I am completely, utterly lovesick.
I can't stop thinking about her, I pace about, my hands are fidgety, I have an ache in the pit of my stomach, I feel totally elated one moment then utterly despairing the next. It's proper textbook stuff.
And, as usual, it's with somebody I can't have.
She's called Hannah, she's an actress and is touring around France with my housemate and other actors for a few weeks. I've just been out to stay with the six of them in a country house. She is just the most incredible person I've met in a long time. Really attractive in a very sultry way. Long blonde hair, high cheekbones, sexy big lips, a lovely petite frame with a gorgeous pair of boobs! She lights up a room with her bubbly personality, boundless energy and infectious laughter.
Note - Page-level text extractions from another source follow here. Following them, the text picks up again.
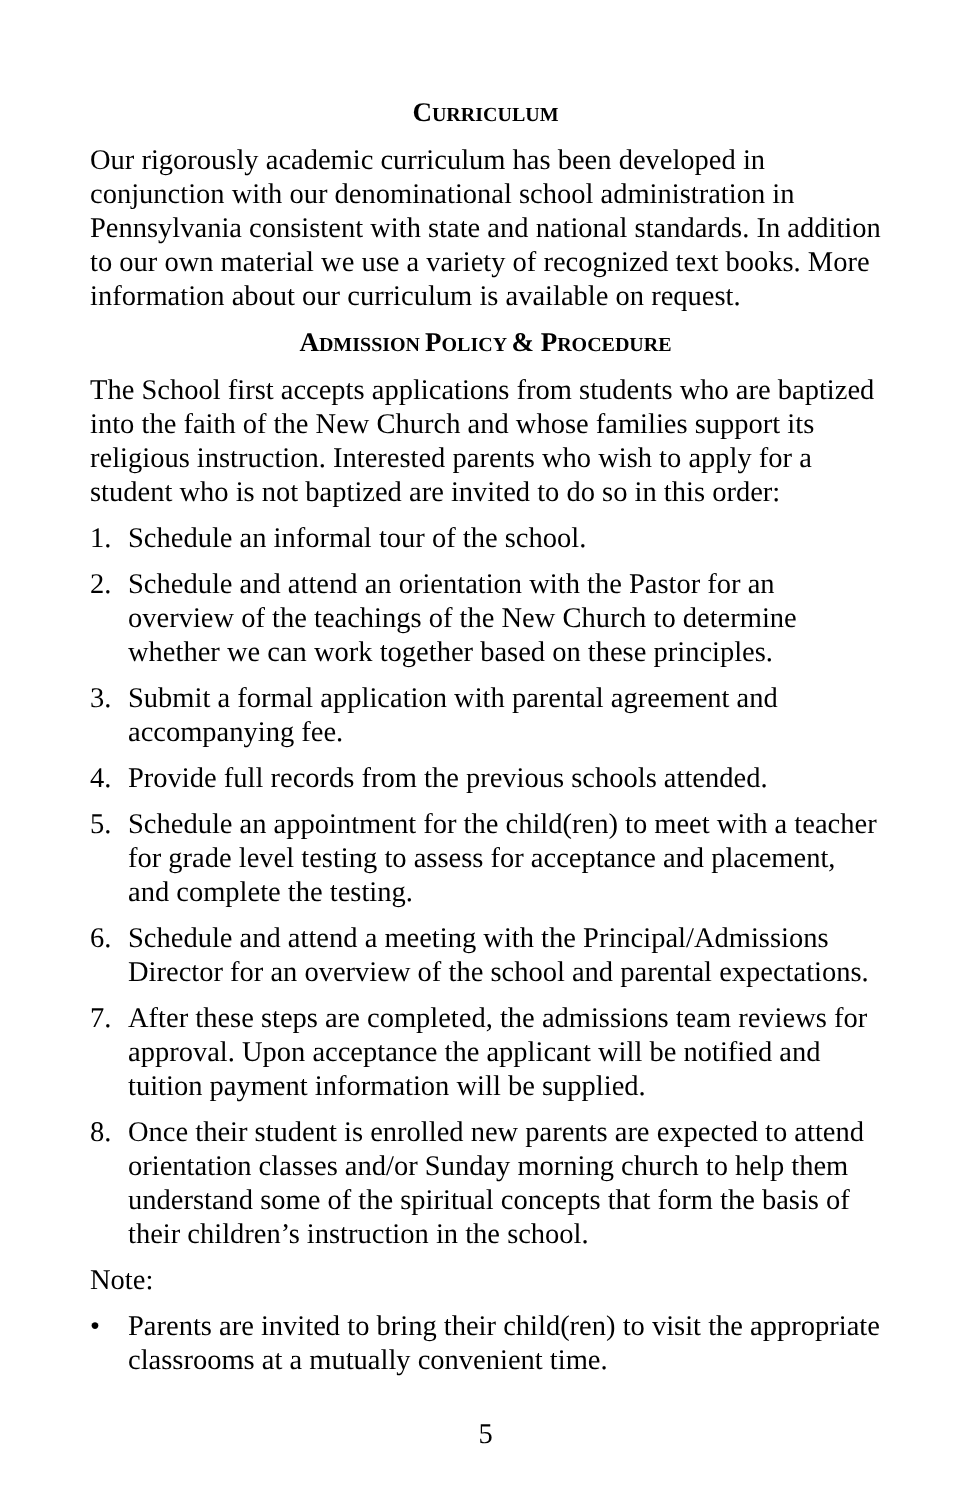CURRICULUM
Our rigorously academic curriculum has been developed in conjunction with our denominational school administration in Pennsylvania consistent with state and national standards. In addition to our own material we use a variety of recognized text books. More information about our curriculum is available on request.
ADMISSION POLICY & PROCEDURE
The School first accepts applications from students who are baptized into the faith of the New Church and whose families support its religious instruction. Interested parents who wish to apply for a student who is not baptized are invited to do so in this order:
1. Schedule an informal tour of the school.
2. Schedule and attend an orientation with the Pastor for an overview of the teachings of the New Church to determine whether we can work together based on these principles.
3. Submit a formal application with parental agreement and accompanying fee.
4. Provide full records from the previous schools attended.
5. Schedule an appointment for the child(ren) to meet with a teacher for grade level testing to assess for acceptance and placement, and complete the testing.
6. Schedule and attend a meeting with the Principal/Admissions Director for an overview of the school and parental expectations.
7. After these steps are completed, the admissions team reviews for approval. Upon acceptance the applicant will be notified and tuition payment information will be supplied.
8. Once their student is enrolled new parents are expected to attend orientation classes and/or Sunday morning church to help them understand some of the spiritual concepts that form the basis of their children’s instruction in the school.
Note:
• Parents are invited to bring their child(ren) to visit the appropriate classrooms at a mutually convenient time.
5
The six of us spent three days touring around French towns and beaches. I got on with Hannah instantly – I loved the way I could make her laugh so easily, I craved her company and, of course, fancied her rotten. Did she like me back? Well there were some signs (lots of eye contact, brushing of arms and a tender hug on a cold crazy-golf course!) But I wasn't the only one getting the attention; she's a big flirt which makes her a dangerous person to get attracted to.
The Small Problem
Hannah has a bloke. I got the impression she's not keen though. Just as well, he's some prick that lives on a narrow-boat apparently. Make that a lucky prick.
The Big Problem
I think my housemate might feel the same about her! They've been touring together for six weeks, perhaps they've just become close friends, but maybe more. He isn't single, but it's no big secret that's about to change, so who knows… I was absolutely gutted last night when Hannah got drunk and made a comment about how cute Pete's face was, then looked all guilty and said she shouldn't have said it.
The Real Reason
So, once again, for the third time in, like, 3 months, I find myself saying "Wooo! I've found the one!" This is becoming a nasty habit. It's a fucking rose-tinted infatuation. I always get like this when I meet somebody vaguely compatible. Exactly the same thing happened on holiday with N – I thought I'd met my dream woman, I built it all up, it came tumbling down. Why do I keep doing this?!
I'm back from France now. The only way to really ever see Hannah again would be to make contact through my housemate – I'd love to be honest with him about my feelings but how can I do that if he likes her too?! It would put us both in a weird situation. Dammit, what a pickle.. Perhaps I should make my move whilst he's still officially in a relationship!!